Kraftort-Führungen

Als "Places of Power" oder "Kraftplatz" bezeichnen die Indianer seit alters her jene Orte, an denen sie täglich ihre Beziehung zur Natur und zum Ewigen pflegen.

Auch für unsere Ahnen war die Natur eine übergeordnete Macht, auf deren Wohlwollen sie angewiesen waren. Eine der lebenswichtigsten Tätigkeiten war daher deren Verehrung an ganz besonderen Plätzen. Sie spürten die außergewöhnliche Kraft dieser Orte und errichteten dort oftmals ihre Kultstätten und Heiligtümer. Hier verehrten sie die Große Göttin, die Mutter Erde, als den Ursprung allen Lebens. Während die weibliche Erdgottheit an Quellen, in Schluchten und an außergewöhnlich geformten Steinblöcken und Felsen verehrt wurde, huldigte man dem männlichen Lichtgott auf Bergspitzen und Bergspornen. 

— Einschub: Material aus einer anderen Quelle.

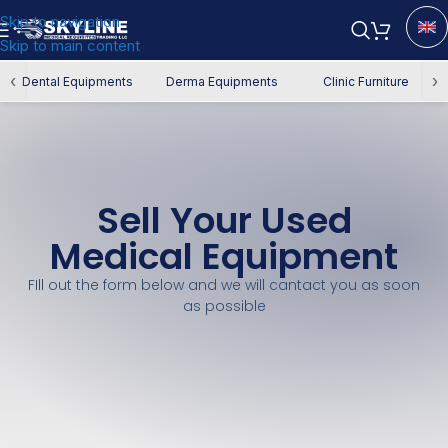
Skip to navigation
Skip to main content
‹
›
Dental Equipments
Derma Equipments
Clinic Furniture
Sell Your Used
Medical Equipment
FIll out the form below and we will cantact you as soon
as possible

Die meisten dieser Kultstätten wurden bei der Christianisierung übernommen und den entsprechenden Heiligen geweiht. Einige der ursprünglich der Erdgöttin gewidmeten Plätze sind heute Marienheiligtümer, andere jedoch sind nur noch in der Sagenüberlieferung als solche zu erkennen – meist als „verbotene“ Orte. Letztere sind oft an den Bezeichnungen Schwarzer Stein, Hexenfelsen oder Teufelsloch erkennbar. 

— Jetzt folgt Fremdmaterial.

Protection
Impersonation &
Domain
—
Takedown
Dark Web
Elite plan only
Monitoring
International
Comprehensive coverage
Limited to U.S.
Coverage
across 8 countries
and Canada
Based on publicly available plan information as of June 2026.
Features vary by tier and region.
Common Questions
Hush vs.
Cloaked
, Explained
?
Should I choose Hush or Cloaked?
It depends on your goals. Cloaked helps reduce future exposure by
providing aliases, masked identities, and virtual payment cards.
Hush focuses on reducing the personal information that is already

Auf unseren Kraftort-Führungen wollen wir den Kräften unserer Mutter Natur wieder neu auf die Spur kommen und ihre Wirkungen bewusst wahrnehmen. 

Der Zeitpunkt der jeweiligen Führung orientiert sich dabei oft an den Festen des traditionellen Jahreskreises. Eingefügt in unseren eigenen Erfahrungsschatz kann dies für jeden von uns nicht nur zu einem besseren und tieferen Verständnis von uns selbst, sondern auch unserer abendländischen christlichen Kultur führen.